Aim: Copy every one of the following records word for word, keeping each line as it is.

..............................

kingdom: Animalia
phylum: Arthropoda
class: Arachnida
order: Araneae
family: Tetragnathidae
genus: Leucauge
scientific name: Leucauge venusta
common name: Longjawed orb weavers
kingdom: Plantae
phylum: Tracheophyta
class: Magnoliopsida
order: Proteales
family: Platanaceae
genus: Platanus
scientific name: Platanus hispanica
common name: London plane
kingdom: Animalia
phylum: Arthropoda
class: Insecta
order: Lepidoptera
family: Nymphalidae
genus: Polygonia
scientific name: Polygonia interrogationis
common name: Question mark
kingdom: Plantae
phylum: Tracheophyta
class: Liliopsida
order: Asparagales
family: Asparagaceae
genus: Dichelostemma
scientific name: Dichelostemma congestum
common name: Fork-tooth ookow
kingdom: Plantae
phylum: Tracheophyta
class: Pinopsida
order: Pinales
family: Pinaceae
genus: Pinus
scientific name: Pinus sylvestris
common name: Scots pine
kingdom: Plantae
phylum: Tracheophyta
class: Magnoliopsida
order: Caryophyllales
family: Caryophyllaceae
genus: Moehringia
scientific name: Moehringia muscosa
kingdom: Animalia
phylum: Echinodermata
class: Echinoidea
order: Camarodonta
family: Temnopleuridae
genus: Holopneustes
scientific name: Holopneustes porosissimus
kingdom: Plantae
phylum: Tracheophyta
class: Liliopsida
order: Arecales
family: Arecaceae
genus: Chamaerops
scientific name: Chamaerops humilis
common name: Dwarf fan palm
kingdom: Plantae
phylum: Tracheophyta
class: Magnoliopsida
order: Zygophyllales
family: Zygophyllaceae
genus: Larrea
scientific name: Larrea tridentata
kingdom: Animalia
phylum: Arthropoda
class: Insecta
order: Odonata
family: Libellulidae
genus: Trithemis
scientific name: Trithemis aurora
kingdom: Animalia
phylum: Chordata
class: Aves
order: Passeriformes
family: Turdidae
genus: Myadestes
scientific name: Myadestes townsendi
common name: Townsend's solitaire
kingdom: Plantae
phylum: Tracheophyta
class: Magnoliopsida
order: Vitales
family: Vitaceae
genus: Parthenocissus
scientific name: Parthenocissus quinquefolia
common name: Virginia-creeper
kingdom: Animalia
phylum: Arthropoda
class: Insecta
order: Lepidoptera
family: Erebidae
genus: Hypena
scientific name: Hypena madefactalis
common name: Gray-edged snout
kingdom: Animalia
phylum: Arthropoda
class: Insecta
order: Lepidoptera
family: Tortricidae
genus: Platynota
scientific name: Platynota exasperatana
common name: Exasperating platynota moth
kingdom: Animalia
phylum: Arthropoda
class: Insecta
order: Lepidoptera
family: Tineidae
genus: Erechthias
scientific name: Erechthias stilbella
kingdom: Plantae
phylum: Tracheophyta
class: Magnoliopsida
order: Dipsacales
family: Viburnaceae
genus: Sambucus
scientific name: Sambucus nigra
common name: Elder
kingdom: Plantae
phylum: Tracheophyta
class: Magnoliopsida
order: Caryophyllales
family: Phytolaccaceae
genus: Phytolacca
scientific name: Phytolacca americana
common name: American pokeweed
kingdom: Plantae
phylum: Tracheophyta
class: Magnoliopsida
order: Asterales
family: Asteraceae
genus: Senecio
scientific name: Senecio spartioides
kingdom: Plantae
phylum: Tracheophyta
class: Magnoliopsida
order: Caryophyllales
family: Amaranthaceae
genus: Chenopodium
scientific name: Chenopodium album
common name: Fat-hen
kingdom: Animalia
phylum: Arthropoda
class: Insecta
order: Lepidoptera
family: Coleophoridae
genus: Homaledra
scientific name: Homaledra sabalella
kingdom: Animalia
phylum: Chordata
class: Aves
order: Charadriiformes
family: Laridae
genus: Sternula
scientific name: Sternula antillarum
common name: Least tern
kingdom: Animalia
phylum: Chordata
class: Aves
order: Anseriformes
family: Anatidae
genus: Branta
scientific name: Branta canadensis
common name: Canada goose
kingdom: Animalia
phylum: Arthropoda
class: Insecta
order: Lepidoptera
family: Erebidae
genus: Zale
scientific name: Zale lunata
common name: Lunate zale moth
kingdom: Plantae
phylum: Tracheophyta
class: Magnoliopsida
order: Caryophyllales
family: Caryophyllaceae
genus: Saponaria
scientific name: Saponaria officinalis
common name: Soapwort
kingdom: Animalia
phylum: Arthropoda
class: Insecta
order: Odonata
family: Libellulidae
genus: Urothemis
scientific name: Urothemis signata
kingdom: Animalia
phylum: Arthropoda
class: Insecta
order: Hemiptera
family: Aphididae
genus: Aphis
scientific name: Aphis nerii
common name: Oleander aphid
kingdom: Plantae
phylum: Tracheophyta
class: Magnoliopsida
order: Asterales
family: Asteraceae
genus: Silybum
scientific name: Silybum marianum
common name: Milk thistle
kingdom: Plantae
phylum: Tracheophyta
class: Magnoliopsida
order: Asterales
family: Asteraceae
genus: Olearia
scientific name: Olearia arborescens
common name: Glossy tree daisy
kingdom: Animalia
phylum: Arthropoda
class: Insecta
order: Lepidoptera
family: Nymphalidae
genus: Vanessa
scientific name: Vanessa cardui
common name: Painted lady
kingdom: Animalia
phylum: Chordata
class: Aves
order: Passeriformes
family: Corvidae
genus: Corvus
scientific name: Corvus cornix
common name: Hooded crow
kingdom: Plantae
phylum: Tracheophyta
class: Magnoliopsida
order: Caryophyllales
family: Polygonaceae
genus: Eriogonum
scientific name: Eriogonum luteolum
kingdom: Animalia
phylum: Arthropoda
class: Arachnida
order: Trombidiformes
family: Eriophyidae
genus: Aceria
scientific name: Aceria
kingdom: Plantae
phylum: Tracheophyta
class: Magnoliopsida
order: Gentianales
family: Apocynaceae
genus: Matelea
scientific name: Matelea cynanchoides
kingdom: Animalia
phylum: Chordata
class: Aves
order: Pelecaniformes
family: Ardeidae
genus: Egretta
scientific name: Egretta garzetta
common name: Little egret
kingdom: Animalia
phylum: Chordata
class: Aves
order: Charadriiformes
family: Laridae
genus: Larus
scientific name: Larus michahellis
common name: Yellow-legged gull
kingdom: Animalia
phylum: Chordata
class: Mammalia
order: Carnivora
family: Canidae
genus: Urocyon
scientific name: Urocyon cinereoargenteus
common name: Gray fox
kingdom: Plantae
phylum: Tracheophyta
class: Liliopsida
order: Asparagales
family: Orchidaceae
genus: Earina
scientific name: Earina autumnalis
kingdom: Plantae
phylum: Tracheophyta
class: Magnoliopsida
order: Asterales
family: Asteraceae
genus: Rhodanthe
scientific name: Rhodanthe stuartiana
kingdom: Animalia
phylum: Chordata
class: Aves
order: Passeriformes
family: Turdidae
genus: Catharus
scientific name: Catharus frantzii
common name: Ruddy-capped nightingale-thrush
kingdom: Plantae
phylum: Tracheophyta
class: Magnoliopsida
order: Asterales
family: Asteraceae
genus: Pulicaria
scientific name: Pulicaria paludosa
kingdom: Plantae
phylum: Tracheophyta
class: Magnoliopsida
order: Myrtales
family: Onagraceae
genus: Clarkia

..............................

Response to the task:
kingdom: Animalia
phylum: Arthropoda
class: Arachnida
order: Araneae
family: Tetragnathidae
genus: Leucauge
scientific name: Leucauge venusta
common name: Longjawed orb weavers
kingdom: Plantae
phylum: Tracheophyta
class: Magnoliopsida
order: Proteales
family: Platanaceae
genus: Platanus
scientific name: Platanus hispanica
common name: London plane
kingdom: Animalia
phylum: Arthropoda
class: Insecta
order: Lepidoptera
family: Nymphalidae
genus: Polygonia
scientific name: Polygonia interrogationis
common name: Question mark
kingdom: Plantae
phylum: Tracheophyta
class: Liliopsida
order: Asparagales
family: Asparagaceae
genus: Dichelostemma
scientific name: Dichelostemma congestum
common name: Fork-tooth ookow
kingdom: Plantae
phylum: Tracheophyta
class: Pinopsida
order: Pinales
family: Pinaceae
genus: Pinus
scientific name: Pinus sylvestris
common name: Scots pine
kingdom: Plantae
phylum: Tracheophyta
class: Magnoliopsida
order: Caryophyllales
family: Caryophyllaceae
genus: Moehringia
scientific name: Moehringia muscosa
kingdom: Animalia
phylum: Echinodermata
class: Echinoidea
order: Camarodonta
family: Temnopleuridae
genus: Holopneustes
scientific name: Holopneustes porosissimus
kingdom: Plantae
phylum: Tracheophyta
class: Liliopsida
order: Arecales
family: Arecaceae
genus: Chamaerops
scientific name: Chamaerops humilis
common name: Dwarf fan palm
kingdom: Plantae
phylum: Tracheophyta
class: Magnoliopsida
order: Zygophyllales
family: Zygophyllaceae
genus: Larrea
scientific name: Larrea tridentata
kingdom: Animalia
phylum: Arthropoda
class: Insecta
order: Odonata
family: Libellulidae
genus: Trithemis
scientific name: Trithemis aurora
kingdom: Animalia
phylum: Chordata
class: Aves
order: Passeriformes
family: Turdidae
genus: Myadestes
scientific name: Myadestes townsendi
common name: Townsend's solitaire
kingdom: Plantae
phylum: Tracheophyta
class: Magnoliopsida
order: Vitales
family: Vitaceae
genus: Parthenocissus
scientific name: Parthenocissus quinquefolia
common name: Virginia-creeper
kingdom: Animalia
phylum: Arthropoda
class: Insecta
order: Lepidoptera
family: Erebidae
genus: Hypena
scientific name: Hypena madefactalis
common name: Gray-edged snout
kingdom: Animalia
phylum: Arthropoda
class: Insecta
order: Lepidoptera
family: Tortricidae
genus: Platynota
scientific name: Platynota exasperatana
common name: Exasperating platynota moth
kingdom: Animalia
phylum: Arthropoda
class: Insecta
order: Lepidoptera
family: Tineidae
genus: Erechthias
scientific name: Erechthias stilbella
kingdom: Plantae
phylum: Tracheophyta
class: Magnoliopsida
order: Dipsacales
family: Viburnaceae
genus: Sambucus
scientific name: Sambucus nigra
common name: Elder
kingdom: Plantae
phylum: Tracheophyta
class: Magnoliopsida
order: Caryophyllales
family: Phytolaccaceae
genus: Phytolacca
scientific name: Phytolacca americana
common name: American pokeweed
kingdom: Plantae
phylum: Tracheophyta
class: Magnoliopsida
order: Asterales
family: Asteraceae
genus: Senecio
scientific name: Senecio spartioides
kingdom: Plantae
phylum: Tracheophyta
class: Magnoliopsida
order: Caryophyllales
family: Amaranthaceae
genus: Chenopodium
scientific name: Chenopodium album
common name: Fat-hen
kingdom: Animalia
phylum: Arthropoda
class: Insecta
order: Lepidoptera
family: Coleophoridae
genus: Homaledra
scientific name: Homaledra sabalella
kingdom: Animalia
phylum: Chordata
class: Aves
order: Charadriiformes
family: Laridae
genus: Sternula
scientific name: Sternula antillarum
common name: Least tern
kingdom: Animalia
phylum: Chordata
class: Aves
order: Anseriformes
family: Anatidae
genus: Branta
scientific name: Branta canadensis
common name: Canada goose
kingdom: Animalia
phylum: Arthropoda
class: Insecta
order: Lepidoptera
family: Erebidae
genus: Zale
scientific name: Zale lunata
common name: Lunate zale moth
kingdom: Plantae
phylum: Tracheophyta
class: Magnoliopsida
order: Caryophyllales
family: Caryophyllaceae
genus: Saponaria
scientific name: Saponaria officinalis
common name: Soapwort
kingdom: Animalia
phylum: Arthropoda
class: Insecta
order: Odonata
family: Libellulidae
genus: Urothemis
scientific name: Urothemis signata
kingdom: Animalia
phylum: Arthropoda
class: Insecta
order: Hemiptera
family: Aphididae
genus: Aphis
scientific name: Aphis nerii
common name: Oleander aphid
kingdom: Plantae
phylum: Tracheophyta
class: Magnoliopsida
order: Asterales
family: Asteraceae
genus: Silybum
scientific name: Silybum marianum
common name: Milk thistle
kingdom: Plantae
phylum: Tracheophyta
class: Magnoliopsida
order: Asterales
family: Asteraceae
genus: Olearia
scientific name: Olearia arborescens
common name: Glossy tree daisy
kingdom: Animalia
phylum: Arthropoda
class: Insecta
order: Lepidoptera
family: Nymphalidae
genus: Vanessa
scientific name: Vanessa cardui
common name: Painted lady
kingdom: Animalia
phylum: Chordata
class: Aves
order: Passeriformes
family: Corvidae
genus: Corvus
scientific name: Corvus cornix
common name: Hooded crow
kingdom: Plantae
phylum: Tracheophyta
class: Magnoliopsida
order: Caryophyllales
family: Polygonaceae
genus: Eriogonum
scientific name: Eriogonum luteolum
kingdom: Animalia
phylum: Arthropoda
class: Arachnida
order: Trombidiformes
family: Eriophyidae
genus: Aceria
scientific name: Aceria
kingdom: Plantae
phylum: Tracheophyta
class: Magnoliopsida
order: Gentianales
family: Apocynaceae
genus: Matelea
scientific name: Matelea cynanchoides
kingdom: Animalia
phylum: Chordata
class: Aves
order: Pelecaniformes
family: Ardeidae
genus: Egretta
scientific name: Egretta garzetta
common name: Little egret
kingdom: Animalia
phylum: Chordata
class: Aves
order: Charadriiformes
family: Laridae
genus: Larus
scientific name: Larus michahellis
common name: Yellow-legged gull
kingdom: Animalia
phylum: Chordata
class: Mammalia
order: Carnivora
family: Canidae
genus: Urocyon
scientific name: Urocyon cinereoargenteus
common name: Gray fox
kingdom: Plantae
phylum: Tracheophyta
class: Liliopsida
order: Asparagales
family: Orchidaceae
genus: Earina
scientific name: Earina autumnalis
kingdom: Plantae
phylum: Tracheophyta
class: Magnoliopsida
order: Asterales
family: Asteraceae
genus: Rhodanthe
scientific name: Rhodanthe stuartiana
kingdom: Animalia
phylum: Chordata
class: Aves
order: Passeriformes
family: Turdidae
genus: Catharus
scientific name: Catharus frantzii
common name: Ruddy-capped nightingale-thrush
kingdom: Plantae
phylum: Tracheophyta
class: Magnoliopsida
order: Asterales
family: Asteraceae
genus: Pulicaria
scientific name: Pulicaria paludosa
kingdom: Plantae
phylum: Tracheophyta
class: Magnoliopsida
order: Myrtales
family: Onagraceae
genus: Clarkia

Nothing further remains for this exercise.